**WHAT THE TASK ASKS**
Output everything in the listing from the line containing "kokuların kaynağındaki mikroorganizmaları" down to the line containing "Uygulamaları", reproducing each line verbatim and including both end lines.

++++++++++

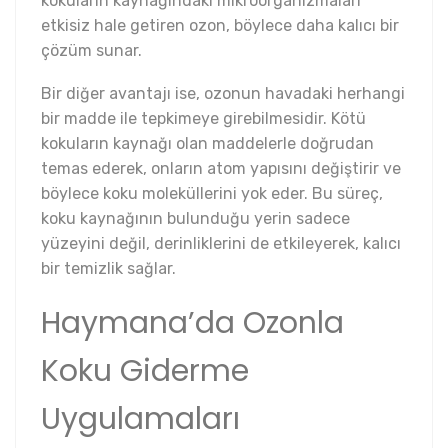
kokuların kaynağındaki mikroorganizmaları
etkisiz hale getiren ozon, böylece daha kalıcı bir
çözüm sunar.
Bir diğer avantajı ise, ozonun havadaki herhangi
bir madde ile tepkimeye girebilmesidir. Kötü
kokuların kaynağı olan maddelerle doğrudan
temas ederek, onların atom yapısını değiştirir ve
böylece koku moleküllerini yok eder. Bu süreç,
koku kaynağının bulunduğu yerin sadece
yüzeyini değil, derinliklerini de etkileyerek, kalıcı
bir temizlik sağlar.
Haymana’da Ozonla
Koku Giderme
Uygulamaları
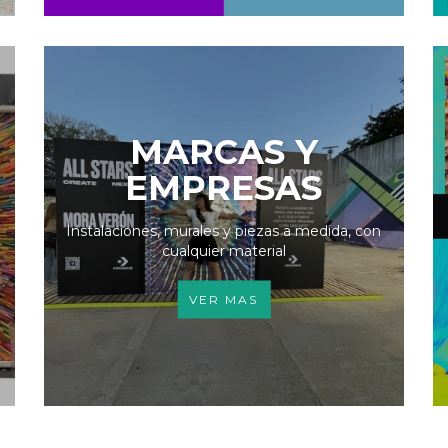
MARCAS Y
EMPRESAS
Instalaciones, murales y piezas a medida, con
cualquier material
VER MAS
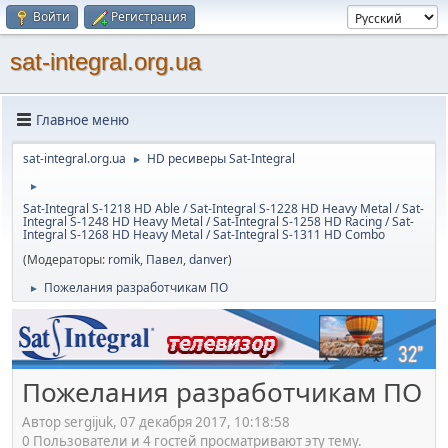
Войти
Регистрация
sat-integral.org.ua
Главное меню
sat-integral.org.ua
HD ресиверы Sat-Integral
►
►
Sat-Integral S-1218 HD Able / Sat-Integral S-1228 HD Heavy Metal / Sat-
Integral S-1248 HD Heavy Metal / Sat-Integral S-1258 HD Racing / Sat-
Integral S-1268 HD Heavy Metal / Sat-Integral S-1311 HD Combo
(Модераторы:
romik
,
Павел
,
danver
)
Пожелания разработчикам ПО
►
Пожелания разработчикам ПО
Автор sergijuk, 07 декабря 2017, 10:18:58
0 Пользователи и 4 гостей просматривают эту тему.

++++++++++

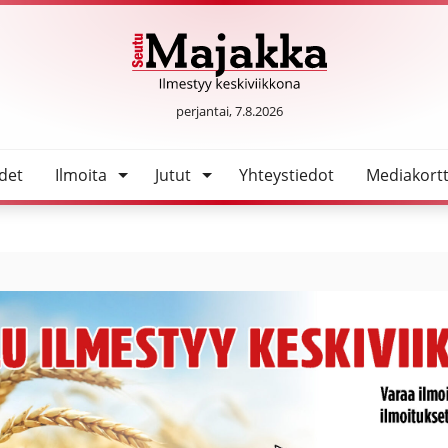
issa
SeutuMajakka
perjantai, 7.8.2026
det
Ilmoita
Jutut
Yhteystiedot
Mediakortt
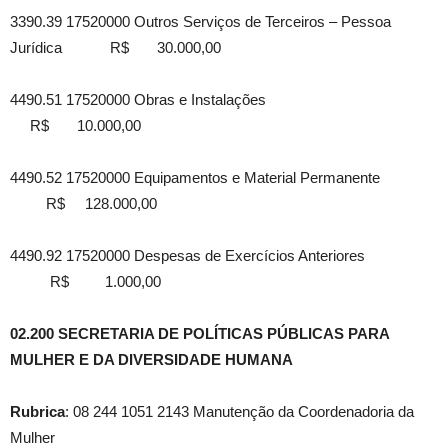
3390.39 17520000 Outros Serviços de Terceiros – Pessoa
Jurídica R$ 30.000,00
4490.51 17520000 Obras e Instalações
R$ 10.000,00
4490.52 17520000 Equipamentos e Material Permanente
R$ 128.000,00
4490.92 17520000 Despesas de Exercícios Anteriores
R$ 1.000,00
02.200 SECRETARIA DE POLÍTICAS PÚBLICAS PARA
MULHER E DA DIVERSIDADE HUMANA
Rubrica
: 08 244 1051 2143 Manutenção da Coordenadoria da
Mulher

++++++++++

**ANSWER FOR THE TASK**
kokuların kaynağındaki mikroorganizmaları
etkisiz hale getiren ozon, böylece daha kalıcı bir
çözüm sunar.
Bir diğer avantajı ise, ozonun havadaki herhangi
bir madde ile tepkimeye girebilmesidir. Kötü
kokuların kaynağı olan maddelerle doğrudan
temas ederek, onların atom yapısını değiştirir ve
böylece koku moleküllerini yok eder. Bu süreç,
koku kaynağının bulunduğu yerin sadece
yüzeyini değil, derinliklerini de etkileyerek, kalıcı
bir temizlik sağlar.
Haymana’da Ozonla
Koku Giderme
Uygulamaları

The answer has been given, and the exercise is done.